▶ [WHAT IS EXPECTED]:
Print them exactly: the lines from the beginning of the entries below through the line that contains "3. Track cells", and only those, with the pictures left out.

▶ [RECORDS FOR PROCESSING]:
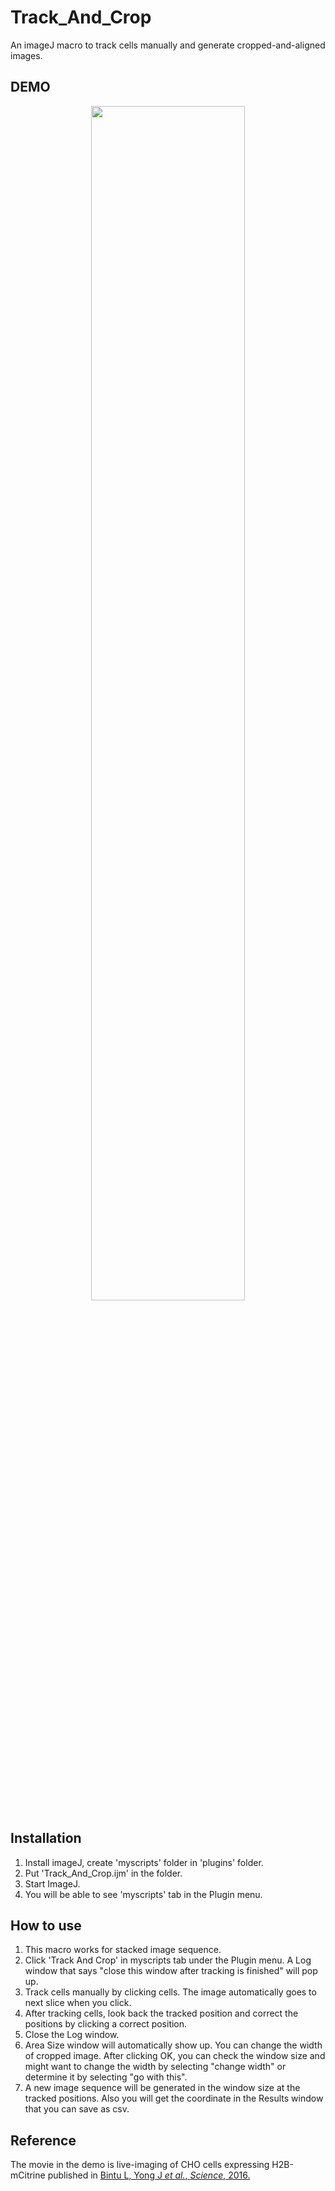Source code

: # Track_And_Crop
An imageJ macro to track cells manually and generate cropped-and-aligned images.  

## DEMO
<div align="center">
<img src="https://user-images.githubusercontent.com/40162543/101270347-ed0be300-372c-11eb-8f95-05aaee374af7.gif" width="70%">
</div>

## Installation
1. Install imageJ, create 'myscripts' folder in 'plugins' folder.
2. Put 'Track_And_Crop.ijm' in the folder.
3. Start ImageJ.
4. You will be able to see 'myscripts' tab in the Plugin menu. 

## How to use
1. This macro works for stacked image sequence.  
2. Click 'Track And Crop' in myscripts tab under the Plugin menu.  A Log window that says "close this window after tracking is finished" will pop up.  
3. Track cells manually by clicking cells.  The image automatically goes to next slice when you click.  
4. After tracking cells, look back the tracked position and correct the positions by clicking a correct position.  
5.  Close the Log window.  
6. Area Size window will automatically show up.  You can change the width of cropped image.  After clicking OK, you can check the window size and might want to change the width by selecting "change width" or determine it by selecting "go with this".  
7. A new image sequence will be generated in the window size at the tracked positions.  Also you will get the coordinate in the Results window that you can save as csv.  

## Reference  
The movie in the demo is live-imaging of CHO cells expressing H2B-mCitrine published in [Bintu L, Yong J *et al.*, *Science*, 2016.](https://science.sciencemag.org/content/351/6274/720)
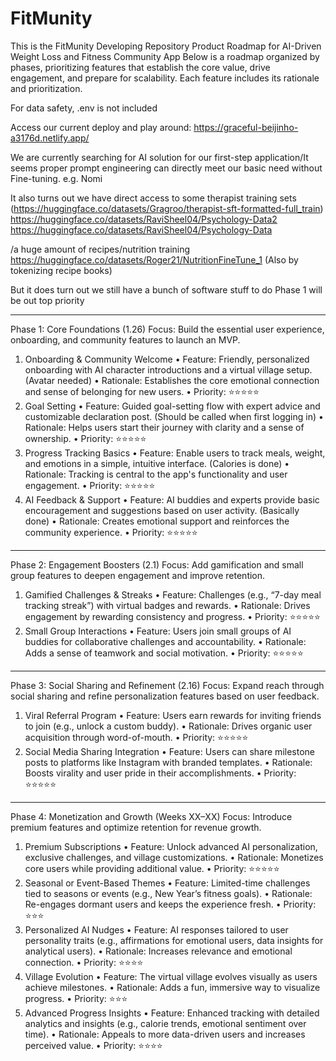 # FitMunity
This is the FitMunity Developing Repository
Product Roadmap for AI-Driven Weight Loss and Fitness Community App
Below is a roadmap organized by phases, prioritizing features that establish the core value, drive engagement, and prepare for scalability. Each feature includes its rationale and prioritization.

For data safety, .env is not included

Access our current deploy and play around: https://graceful-beijinho-a3176d.netlify.app/

We are currently searching for AI solution for our first-step application/It seems proper prompt engineering can directly meet our basic need without Fine-tuning.
e.g. Nomi

It also turns out we have direct access to some therapist training sets (https://huggingface.co/datasets/Gragroo/therapist-sft-formatted-full_train)
https://huggingface.co/datasets/RaviSheel04/Psychology-Data2
https://huggingface.co/datasets/RaviSheel04/Psychology-Data

/a huge amount of recipes/nutrition training
https://huggingface.co/datasets/Roger21/NutritionFineTune_1
(Also by tokenizing recipe books)

But it does turn out we still have a bunch of software stuff to do
Phase 1 will be out top priority

________________________________________
Phase 1: Core Foundations (1.26)
Focus: Build the essential user experience, onboarding, and community features to launch an MVP.
1. Onboarding & Community Welcome
•	Feature: Friendly, personalized onboarding with AI character introductions and a virtual village setup. (Avatar needed)
•	Rationale: Establishes the core emotional connection and sense of belonging for new users.
•	Priority: ⭐⭐⭐⭐⭐
2. Goal Setting
•	Feature: Guided goal-setting flow with expert advice and customizable declaration post. (Should be called when first logging in)
•	Rationale: Helps users start their journey with clarity and a sense of ownership.
•	Priority: ⭐⭐⭐⭐⭐
3. Progress Tracking Basics
•	Feature: Enable users to track meals, weight, and emotions in a simple, intuitive interface. (Calories is done)
•	Rationale: Tracking is central to the app's functionality and user engagement.
•	Priority: ⭐⭐⭐⭐⭐
4. AI Feedback & Support
•	Feature: AI buddies and experts provide basic encouragement and suggestions based on user activity. (Basically done)
•	Rationale: Creates emotional support and reinforces the community experience.
•	Priority: ⭐⭐⭐⭐⭐
________________________________________
Phase 2: Engagement Boosters (2.1)
Focus: Add gamification and small group features to deepen engagement and improve retention.
1. Gamified Challenges & Streaks
•	Feature: Challenges (e.g., “7-day meal tracking streak”) with virtual badges and rewards.
•	Rationale: Drives engagement by rewarding consistency and progress.
•	Priority: ⭐⭐⭐⭐⭐
2. Small Group Interactions
•	Feature: Users join small groups of AI buddies for collaborative challenges and accountability.
•	Rationale: Adds a sense of teamwork and social motivation.
•	Priority: ⭐⭐⭐⭐⭐
________________________________________
Phase 3: Social Sharing and Refinement (2.16)
Focus: Expand reach through social sharing and refine personalization features based on user feedback.
1. Viral Referral Program
•	Feature: Users earn rewards for inviting friends to join (e.g., unlock a custom buddy).
•	Rationale: Drives organic user acquisition through word-of-mouth.
•	Priority: ⭐⭐⭐⭐⭐
2. Social Media Sharing Integration
•	Feature: Users can share milestone posts to platforms like Instagram with branded templates.
•	Rationale: Boosts virality and user pride in their accomplishments.
•	Priority: ⭐⭐⭐⭐⭐
________________________________________
Phase 4: Monetization and Growth (Weeks XX–XX)
Focus: Introduce premium features and optimize retention for revenue growth.
1. Premium Subscriptions
•	Feature: Unlock advanced AI personalization, exclusive challenges, and village customizations.
•	Rationale: Monetizes core users while providing additional value.
•	Priority: ⭐⭐⭐⭐⭐
2. Seasonal or Event-Based Themes
•	Feature: Limited-time challenges tied to seasons or events (e.g., New Year’s fitness goals).
•	Rationale: Re-engages dormant users and keeps the experience fresh.
•	Priority: ⭐⭐⭐
4. Personalized AI Nudges
•	Feature: AI responses tailored to user personality traits (e.g., affirmations for emotional users, data insights for analytical users).
•	Rationale: Increases relevance and emotional connection.
•	Priority: ⭐⭐⭐⭐
5. Village Evolution
•	Feature: The virtual village evolves visually as users achieve milestones.
•	Rationale: Adds a fun, immersive way to visualize progress.
•	Priority: ⭐⭐⭐
3. Advanced Progress Insights
•	Feature: Enhanced tracking with detailed analytics and insights (e.g., calorie trends, emotional sentiment over time).
•	Rationale: Appeals to more data-driven users and increases perceived value.
•	Priority: ⭐⭐⭐⭐
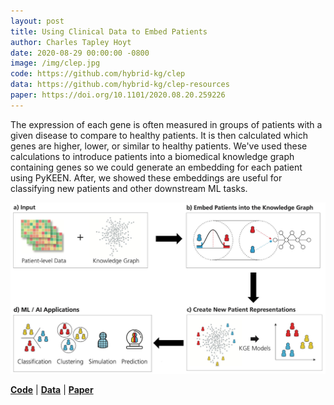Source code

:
 ```yaml
---
layout: post
title: Using Clinical Data to Embed Patients
author: Charles Tapley Hoyt
date: 2020-08-29 00:00:00 -0800
image: /img/clep.jpg
code: https://github.com/hybrid-kg/clep
data: https://github.com/hybrid-kg/clep-resources
paper: https://doi.org/10.1101/2020.08.20.259226
---
```

The expression of each gene is often measured in groups of patients with a given
disease to compare to healthy patients. It is then calculated which genes are
higher, lower, or similar to healthy patients. We've used these calculations
to introduce patients into a biomedical knowledge graph containing genes
so we could generate an embedding for each patient using PyKEEN. After,
we showed these embeddings are useful for classifying new patients and other
downstream ML tasks.

<img src="/img/clep.jpg" alt="CLEP Diagram" />

[**Code**](https://github.com/hybrid-kg/clep) | [**Data**](https://github.com/hybrid-kg/clep-resources) | [**Paper**](https://doi.org/10.1101/2020.08.20.259226)
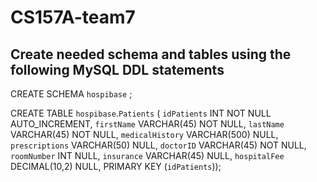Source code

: # CS157A-team7

## Create needed schema and tables using the following MySQL DDL statements

CREATE SCHEMA `hospibase` ;

CREATE TABLE `hospibase`.`Patients` (
  `idPatients` INT NOT NULL AUTO_INCREMENT,
  `firstName` VARCHAR(45) NOT NULL,
  `lastName` VARCHAR(45) NOT NULL,
  `medicalHistory` VARCHAR(500) NULL,
  `prescriptions` VARCHAR(50) NULL,
  `doctorID` VARCHAR(45) NOT NULL,
  `roomNumber` INT NULL,
  `insurance` VARCHAR(45) NULL,
  `hospitalFee` DECIMAL(10,2) NULL,
  PRIMARY KEY (`idPatients`));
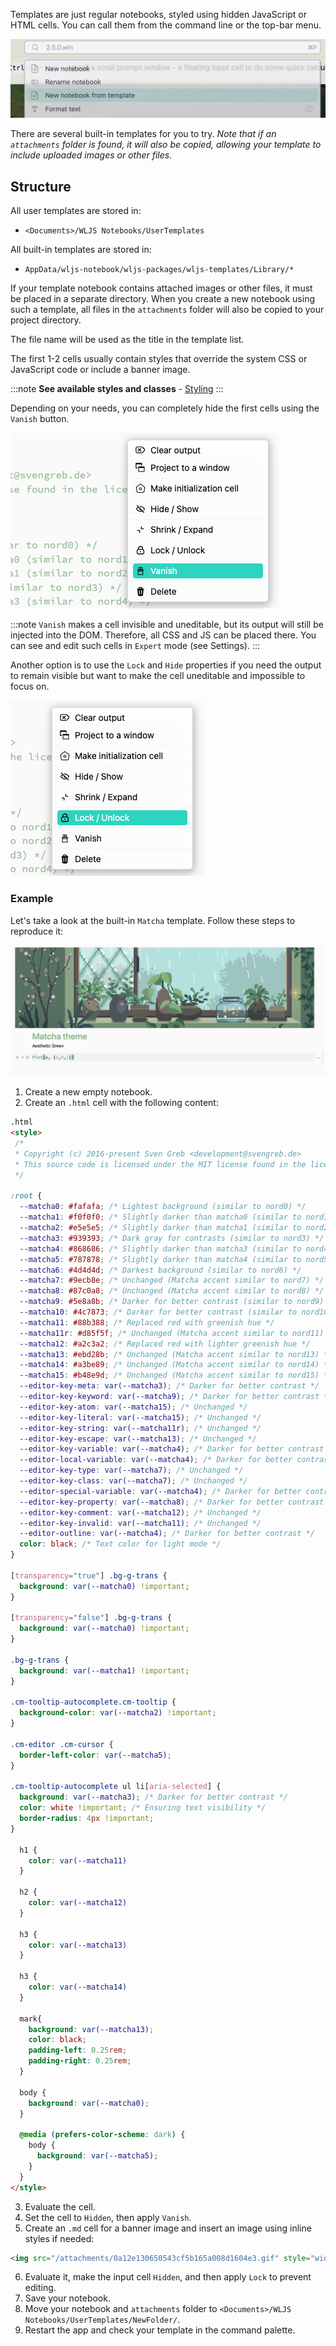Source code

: Templates are just regular notebooks, styled using hidden JavaScript or HTML cells. You can call them from the command line or the top-bar menu.

![](./../../../Screenshot%202024-07-18%20at%2016.45.40.png)

There are several built-in templates for you to try. _Note that if an `attachments` folder is found, it will also be copied, allowing your template to include uploaded images or other files._

## Structure
All user templates are stored in:
- `<Documents>/WLJS Notebooks/UserTemplates`

All built-in templates are stored in:
- `AppData/wljs-notebook/wljs-packages/wljs-templates/Library/*`

If your template notebook contains attached images or other files, it must be placed in a separate directory. When you create a new notebook using such a template, all files in the `attachments` folder will also be copied to your project directory.

The file name will be used as the title in the template list.

The first 1-2 cells usually contain styles that override the system CSS or JavaScript code or include a banner image. 

:::note
__See available styles and classes__ - [Styling](frontend/Advanced/Styling.md)
:::

Depending on your needs, you can completely hide the first cells using the `Vanish` button.

![](./../../../Screenshot%202024-07-19%20at%2010.10.34.png)

:::note
`Vanish` makes a cell invisible and uneditable, but its output will still be injected into the DOM. Therefore, all CSS and JS can be placed there. You can see and edit such cells in `Expert` mode (see Settings).
:::

Another option is to use the `Lock` and `Hide` properties if you need the output to remain visible but want to make the cell uneditable and impossible to focus on.

![](./../../../Screenshot%202024-07-19%20at%2010.11.03.png)

### Example
Let's take a look at the built-in `Matcha` template. Follow these steps to reproduce it:

![](./../../../Screenshot%202024-07-19%20at%2009.58.57.png)

1. Create a new empty notebook.
2. Create an `.html` cell with the following content:

```html
.html
<style>
 /*
 * Copyright (c) 2016-present Sven Greb <development@svengreb.de>
 * This source code is licensed under the MIT license found in the license file.
 */

:root {
  --matcha0: #fafafa; /* Lightest background (similar to nord0) */
  --matcha1: #f0f0f0; /* Slightly darker than matcha0 (similar to nord1) */
  --matcha2: #e5e5e5; /* Slightly darker than matcha1 (similar to nord2) */
  --matcha3: #939393; /* Dark gray for contrasts (similar to nord3) */
  --matcha4: #868686; /* Slightly darker than matcha3 (similar to nord4) */
  --matcha5: #787878; /* Slightly darker than matcha4 (similar to nord5) */
  --matcha6: #4d4d4d; /* Darkest background (similar to nord6) */
  --matcha7: #9ecb8e; /* Unchanged (Matcha accent similar to nord7) */
  --matcha8: #87c0a8; /* Unchanged (Matcha accent similar to nord8) */
  --matcha9: #5e8a8b; /* Darker for better contrast (similar to nord9) */
  --matcha10: #4c7873; /* Darker for better contrast (similar to nord10) */
  --matcha11: #88b388; /* Replaced red with greenish hue */
  --matcha11r: #d85f5f; /* Unchanged (Matcha accent similar to nord11) */
  --matcha12: #a2c3a2; /* Replaced red with lighter greenish hue */
  --matcha13: #ebd28b; /* Unchanged (Matcha accent similar to nord13) */
  --matcha14: #a3be89; /* Unchanged (Matcha accent similar to nord14) */
  --matcha15: #b48e9d; /* Unchanged (Matcha accent similar to nord15) */
  --editor-key-meta: var(--matcha3); /* Darker for better contrast */
  --editor-key-keyword: var(--matcha9); /* Darker for better contrast */
  --editor-key-atom: var(--matcha15); /* Unchanged */
  --editor-key-literal: var(--matcha15); /* Unchanged */
  --editor-key-string: var(--matcha11r); /* Unchanged */
  --editor-key-escape: var(--matcha13); /* Unchanged */
  --editor-key-variable: var(--matcha4); /* Darker for better contrast */
  --editor-local-variable: var(--matcha4); /* Darker for better contrast */
  --editor-key-type: var(--matcha7); /* Unchanged */
  --editor-key-class: var(--matcha7); /* Unchanged */
  --editor-special-variable: var(--matcha4); /* Darker for better contrast */
  --editor-key-property: var(--matcha8); /* Darker for better contrast */
  --editor-key-comment: var(--matcha12); /* Unchanged */
  --editor-key-invalid: var(--matcha11); /* Unchanged */
  --editor-outline: var(--matcha4); /* Darker for better contrast */
  color: black; /* Text color for light mode */
}

[transparency="true"] .bg-g-trans {
  background: var(--matcha0) !important;
}

[transparency="false"] .bg-g-trans {
  background: var(--matcha0) !important;
}  

.bg-g-trans {
  background: var(--matcha1) !important;
}

.cm-tooltip-autocomplete.cm-tooltip {
  background-color: var(--matcha2) !important;
}

.cm-editor .cm-cursor {
  border-left-color: var(--matcha5);
}

.cm-tooltip-autocomplete ul li[aria-selected] {
  background: var(--matcha3); /* Darker for better contrast */
  color: white !important; /* Ensuring text visibility */
  border-radius: 4px !important;
}

  h1 {
    color: var(--matcha11)
  }

  h2 {
    color: var(--matcha12)
  }

  h3 {
    color: var(--matcha13)
  }

  h3 {
    color: var(--matcha14)
  }  

  mark{
    background: var(--matcha13);
    color: black;
    padding-left: 0.25rem;
    padding-right: 0.25rem;
  }

  body {
    background: var(--matcha0);
  }

  @media (prefers-color-scheme: dark) {
    body {
      background: var(--matcha5);
    }
  }
</style>
```

3. Evaluate the cell.
4. Set the cell to `Hidden`, then apply `Vanish`.
5. Create an `.md` cell for a banner image and insert an image using inline styles if needed:

```md
<img src="/attachments/0a12e130650543cf5b165a008d1604e3.gif" style="width: 100vw; object-fit: cover; image-rendering: pixelated; height: 300px"/>
```

6. Evaluate it, make the input cell `Hidden`, and then apply `Lock` to prevent editing.
7. Save your notebook.
8. Move your notebook and `attachments` folder to `<Documents>/WLJS Notebooks/UserTemplates/NewFolder/`.
9. Restart the app and check your template in the command palette.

▶ [THE ANSWER]:
Source code

: # Track_And_Crop
An imageJ macro to track cells manually and generate cropped-and-aligned images.  

## DEMO
<div align="center">
<img src="https://user-images.githubusercontent.com/40162543/101270347-ed0be300-372c-11eb-8f95-05aaee374af7.gif" width="70%">
</div>

## Installation
1. Install imageJ, create 'myscripts' folder in 'plugins' folder.
2. Put 'Track_And_Crop.ijm' in the folder.
3. Start ImageJ.
4. You will be able to see 'myscripts' tab in the Plugin menu. 

## How to use
1. This macro works for stacked image sequence.  
2. Click 'Track And Crop' in myscripts tab under the Plugin menu.  A Log window that says "close this window after tracking is finished" will pop up.  
3. Track cells manually by clicking cells.  The image automatically goes to next slice when you click.  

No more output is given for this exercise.